Penrith's charge to the Telstra Premiership finals in recent weeks has been put down to the control of Nathan Cleary in the No.7 jersey, but halves partner Tyrone May has proved a handy sidekick.

With no timeframe on Matt Moylan's return from a hamstring injury, his replacement in May is relishing the opportunity to play second fiddle.

Griffin opted to use Bryce Cartwright at five-eighth earlier in the season but with Moylan's move into the No.6 jersey proving a success on the back of Te Maire Martin's exit to the Cowboys, plans have changed at the foot of the mountains. 

While the 21-year-old admits he'll find it tough to keep a spot once the Panthers skipper makes a return, the opportunity to become the side's halves back-up leading into the finals is now an added motivating factor when he drops back to the Intrust Super Premiership.

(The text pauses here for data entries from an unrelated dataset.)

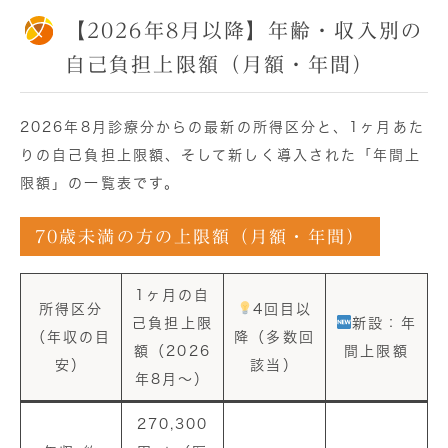
【2026年8月以降】年齢・収入別の
自己負担上限額（月額・年間）
2026年8月診療分からの最新の所得区分と、1ヶ月あた
りの自己負担上限額、そして新しく導入された「年間上
限額」の一覧表です。
70歳未満の方の上限額（月額・年間）
1ヶ月の自
所得区分
4回目以
己負担上限
新設：年
（年収の目
降（多数回
額（2026
間上限額
安）
該当）
年8月〜）
270,300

Moylan's late withdrawal in New Zealand saw May line up for the first time in the NRL alongside former Holden Cup teammates Nathan Cleary, Dylan Edwards and Sione Katoa back in Round 19.

"The game in New Zealand was tough but that Bulldogs game where they were fighting for their season, they just come out with everything," May said. 

"I had the idea I may come off the bench and play a utility role at best but couldn't believe it really [when I got told I would start].

"I've had Bodene Thompson and Josh Jackson as the back-rowers running at me. I was cheering Jackson on in Origin the other week and then I have to mark up against him so it's crazy how it works." 

It has proved the Panthers' biggest asset in 2017 – blooding rookies who have not only scored a try on debut, but become regular and reliable mainstays in Anthony Griffin's line-up. 

May joins the likes of Edwards, Harawira-Naera and Kikau who have all established themselves in the top grade this season. 

Griffin has kept a simple approach for the former Junior Kangaroo – who has grown up in the forward pack. 

"He wants me to focus on my defence mainly," May said.

"I grew up playing halfback but got too big. The transition to a lock or in the back-row may still happen at the backend of my career but I'll try and play five-eighth for as long as I can."

Whether May will feature again in 2017 is anyone's guess, but for now he's just enjoying the ride, especially with great mate Nathan Cleary, with the pair coming through the junior grades together.

"He's as cool as a cucumber so you don't really get nervous when you look at him and it's the same face that he has," May said.

"We know each other's game and it comes naturally.

"If I play again or go back to NSW Cup I've just got to make sure I keep running the ball."